UF Research Conference on Machine Learning in Finance Speakers
Kay Giesecke is Professor of Management Science and Engineering at Stanford University and is the founder, Executive Chairman and Chief Scientist of Infima Technologies, a capital markets technology company building transformative prediction systems for fixed-income market participants. At Stanford, Kay is the Director of both the Advanced Financial Technologies Laboratory and the Mathematical and Computational Finance Program and is a member of the Institute for Computational and Mathematical Engineering. He also serves on the Governing Board and Scientific Advisory Board of the Consortium for Data Analytics in Risk.

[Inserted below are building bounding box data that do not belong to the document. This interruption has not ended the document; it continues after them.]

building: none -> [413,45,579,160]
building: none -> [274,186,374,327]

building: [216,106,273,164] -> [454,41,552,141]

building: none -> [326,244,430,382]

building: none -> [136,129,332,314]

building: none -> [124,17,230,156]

Much of Kay’s work is driven by important applications in areas such as credit risk management, investment management, and, most recently, housing finance. Together with his students at Stanford, Kay has pioneered the core elements of the deep learning and computational technologies underpinning Infima’s solutions and has co-authored five patents. His research has been funded by the National Science Foundation, JP Morgan, State Street, Morgan Stanley, Swiss Re, American Express, Moody’s, and several other organizations.
Kay has published numerous articles in operations research, probability, and finance journals. He is an Editor of Management Science in the Finance Area and an Associate Editor for Mathematical Finance, Operations Research, SIAM Journal on Financial Mathematics, Finance and Stochastics, Mathematics and Financial Economics, Journal of Credit Risk, and Journal of Risk.

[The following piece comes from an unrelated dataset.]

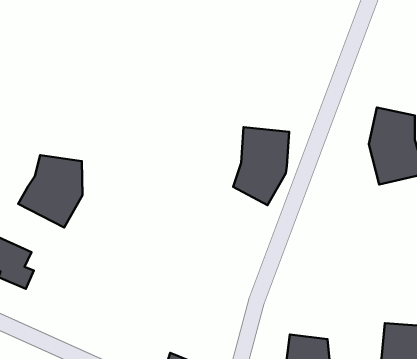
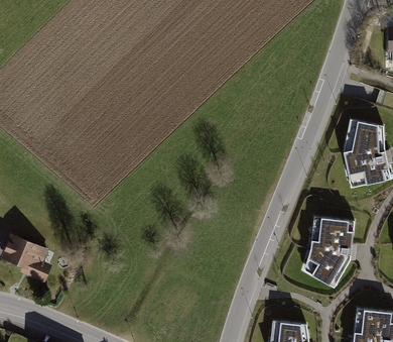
building: [233,127,289,205] -> [304,217,354,286]
building: [18,155,82,228] -> none

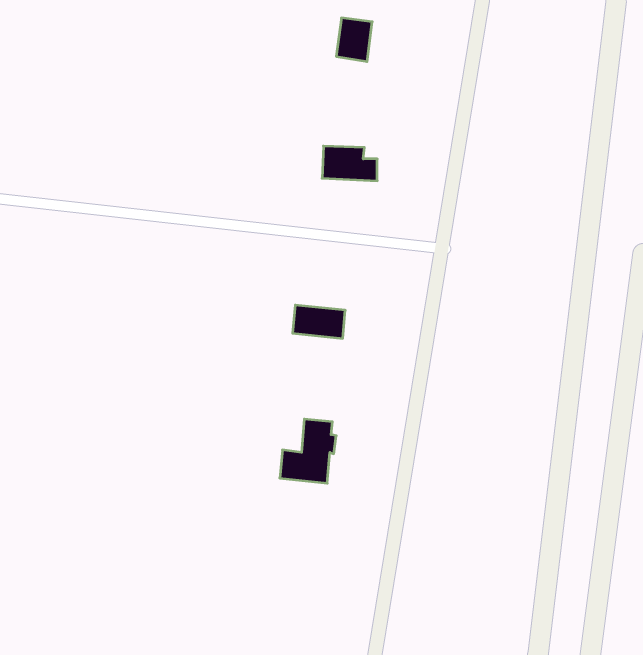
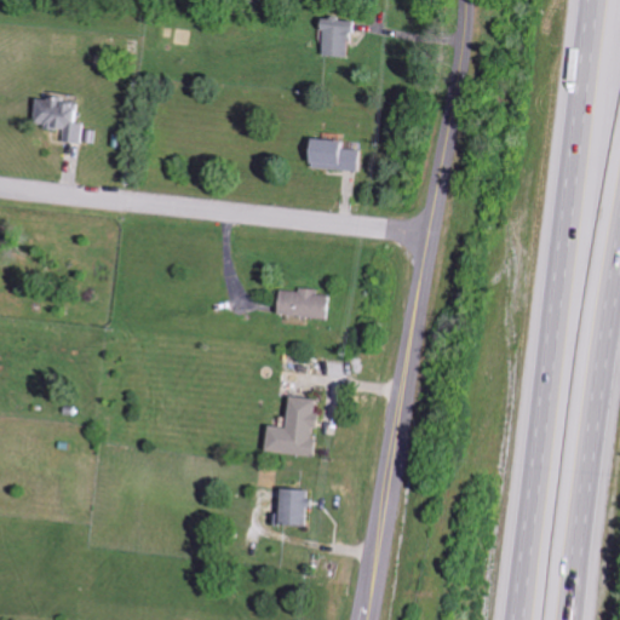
building: none -> [30,96,79,143]
building: none -> [276,489,303,526]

Kay has won the JP Morgan AI Faculty Research Award (2019), the SIAM Financial Mathematics and Engineering Conference Paper Prize (2014), the Fama/DFA Prize for the Best Asset Pricing Paper in the Journal of Financial Economics (2011), and the Gauss Prize of the Society for Actuarial and Financial Mathematics of Germany (2003). Kay is the recipient of the Management Science & Engineering Graduate Teaching Award (2007), a DFG Postdoctoral Fellowship (2002-03), and a Deutsche Bundesbank Fellowship (2002).
Kay advises several financial technology startups and has been a consultant to banks, investment and risk management firms, governmental agencies, and supranational organizations.
RebellionResearch.com’s CEO Alexander Fleiss has spoken about Artificial Intelligence Investing in the Wall Street Journal, New York Times, Fox News, BusinessWeek, Bloomberg News, MIT Technology Review, Yomiuri Shimbun, Wired, Geo Magazine, The Economist and Institutional Investor. Chapter 24 of Wall Street Journal Reporter Scott Patterson’s book Dark Pools is on Mr. Fleiss. Mr. Fleiss teaches at Cornell Financial Engineering & Fordham Gabelli School of Business and has guest taught at Amherst College for over a decade and Yale School of Management for 5 years & Rutgers Engineering for 4.
Prior to co-founding RebellionResearch.com, Mr. Fleiss was a Principal at KMF Partners LP, a long-short US equity hedge fund co-managed by John Merriwether of Michael Lewis’ Liars Poker. Mr. Fleiss began his career as a programmer for Sloate, Weisman, Murray & Co which was acquired by Neuberger Berman. Mr. Fleiss developed investment algorithms with the firm’s CEO, Laura Sloate who is now a partner at Neuberger Berman and one of the investors featured in Peter Tanous’ book Investment Gurus. Then Mr. Fleiss managed an Amherst College-funded Ai research project with Amherst College’s Math Department Chair. Mr. Fleiss was a developer on the computer game Flight of the Intruder. Mr. Fleiss received a BA Degree from Amherst College & advanced to the 2nd round of the 2001 US National Math Championships.
Industry Insights and Perspectives Speaker
Dr. Michael Kotarinos is the Chief Technology Officer at Oxyml, where he oversees the firm’s intellectual property pipeline and the design of new and innovative algorithms. Before his time at Oxyml, Michael was a researcher in interactive artificial intelligence systems at the University of South Florida. Michael holds a Ph.D. in Statistics from USF and a Master’s in Statistics from the University of Florida. Michael regularly shares his insights on data analytics, algorithms, and digital transformation with universities, corporations, and not-for-profits across the globe.